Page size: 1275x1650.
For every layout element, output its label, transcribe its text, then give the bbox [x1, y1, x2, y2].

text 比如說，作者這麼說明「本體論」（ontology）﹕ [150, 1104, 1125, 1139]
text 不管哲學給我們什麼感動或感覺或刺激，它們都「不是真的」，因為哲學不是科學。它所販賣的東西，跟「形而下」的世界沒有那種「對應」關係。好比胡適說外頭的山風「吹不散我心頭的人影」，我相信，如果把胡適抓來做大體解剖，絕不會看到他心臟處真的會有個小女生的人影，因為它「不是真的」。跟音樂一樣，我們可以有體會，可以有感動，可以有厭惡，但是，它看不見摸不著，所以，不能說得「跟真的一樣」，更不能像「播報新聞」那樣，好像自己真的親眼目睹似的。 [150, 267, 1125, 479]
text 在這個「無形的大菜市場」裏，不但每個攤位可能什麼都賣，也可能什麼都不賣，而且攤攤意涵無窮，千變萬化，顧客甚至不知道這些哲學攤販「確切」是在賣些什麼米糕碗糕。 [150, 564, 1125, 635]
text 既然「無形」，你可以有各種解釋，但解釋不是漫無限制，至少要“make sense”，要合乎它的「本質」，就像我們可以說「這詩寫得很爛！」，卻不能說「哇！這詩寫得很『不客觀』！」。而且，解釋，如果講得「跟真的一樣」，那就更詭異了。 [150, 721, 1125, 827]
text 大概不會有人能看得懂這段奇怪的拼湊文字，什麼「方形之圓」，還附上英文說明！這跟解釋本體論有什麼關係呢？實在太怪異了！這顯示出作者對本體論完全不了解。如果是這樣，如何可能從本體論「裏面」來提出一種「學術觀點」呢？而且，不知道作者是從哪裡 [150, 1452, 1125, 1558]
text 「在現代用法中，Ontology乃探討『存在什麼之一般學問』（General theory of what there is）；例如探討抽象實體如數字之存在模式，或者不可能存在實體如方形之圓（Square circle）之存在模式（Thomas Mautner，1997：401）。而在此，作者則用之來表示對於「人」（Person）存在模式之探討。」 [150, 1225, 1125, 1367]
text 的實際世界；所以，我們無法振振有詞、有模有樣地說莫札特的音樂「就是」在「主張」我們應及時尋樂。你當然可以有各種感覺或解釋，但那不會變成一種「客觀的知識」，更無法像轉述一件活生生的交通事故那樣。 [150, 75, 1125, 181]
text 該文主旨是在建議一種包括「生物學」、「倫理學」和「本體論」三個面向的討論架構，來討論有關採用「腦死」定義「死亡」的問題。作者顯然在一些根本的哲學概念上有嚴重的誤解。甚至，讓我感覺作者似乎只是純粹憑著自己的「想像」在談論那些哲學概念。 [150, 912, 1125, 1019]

==================================================

» Task statement
Rewrite the items above with every "本體論" changed to "存在論", keeping everything else the same.

» Reply to the exercise
Page size: 1275x1650.
For every layout element, output its label, transcribe its text, then give the bbox [x1, y1, x2, y2].

text 比如說，作者這麼說明「存在論」（ontology）﹕ [150, 1104, 1125, 1139]
text 不管哲學給我們什麼感動或感覺或刺激，它們都「不是真的」，因為哲學不是科學。它所販賣的東西，跟「形而下」的世界沒有那種「對應」關係。好比胡適說外頭的山風「吹不散我心頭的人影」，我相信，如果把胡適抓來做大體解剖，絕不會看到他心臟處真的會有個小女生的人影，因為它「不是真的」。跟音樂一樣，我們可以有體會，可以有感動，可以有厭惡，但是，它看不見摸不著，所以，不能說得「跟真的一樣」，更不能像「播報新聞」那樣，好像自己真的親眼目睹似的。 [150, 267, 1125, 479]
text 在這個「無形的大菜市場」裏，不但每個攤位可能什麼都賣，也可能什麼都不賣，而且攤攤意涵無窮，千變萬化，顧客甚至不知道這些哲學攤販「確切」是在賣些什麼米糕碗糕。 [150, 564, 1125, 635]
text 既然「無形」，你可以有各種解釋，但解釋不是漫無限制，至少要“make sense”，要合乎它的「本質」，就像我們可以說「這詩寫得很爛！」，卻不能說「哇！這詩寫得很『不客觀』！」。而且，解釋，如果講得「跟真的一樣」，那就更詭異了。 [150, 721, 1125, 827]
text 大概不會有人能看得懂這段奇怪的拼湊文字，什麼「方形之圓」，還附上英文說明！這跟解釋存在論有什麼關係呢？實在太怪異了！這顯示出作者對存在論完全不了解。如果是這樣，如何可能從存在論「裏面」來提出一種「學術觀點」呢？而且，不知道作者是從哪裡 [150, 1452, 1125, 1558]
text 「在現代用法中，Ontology乃探討『存在什麼之一般學問』（General theory of what there is）；例如探討抽象實體如數字之存在模式，或者不可能存在實體如方形之圓（Square circle）之存在模式（Thomas Mautner，1997：401）。而在此，作者則用之來表示對於「人」（Person）存在模式之探討。」 [150, 1225, 1125, 1367]
text 的實際世界；所以，我們無法振振有詞、有模有樣地說莫札特的音樂「就是」在「主張」我們應及時尋樂。你當然可以有各種感覺或解釋，但那不會變成一種「客觀的知識」，更無法像轉述一件活生生的交通事故那樣。 [150, 75, 1125, 181]
text 該文主旨是在建議一種包括「生物學」、「倫理學」和「存在論」三個面向的討論架構，來討論有關採用「腦死」定義「死亡」的問題。作者顯然在一些根本的哲學概念上有嚴重的誤解。甚至，讓我感覺作者似乎只是純粹憑著自己的「想像」在談論那些哲學概念。 [150, 912, 1125, 1019]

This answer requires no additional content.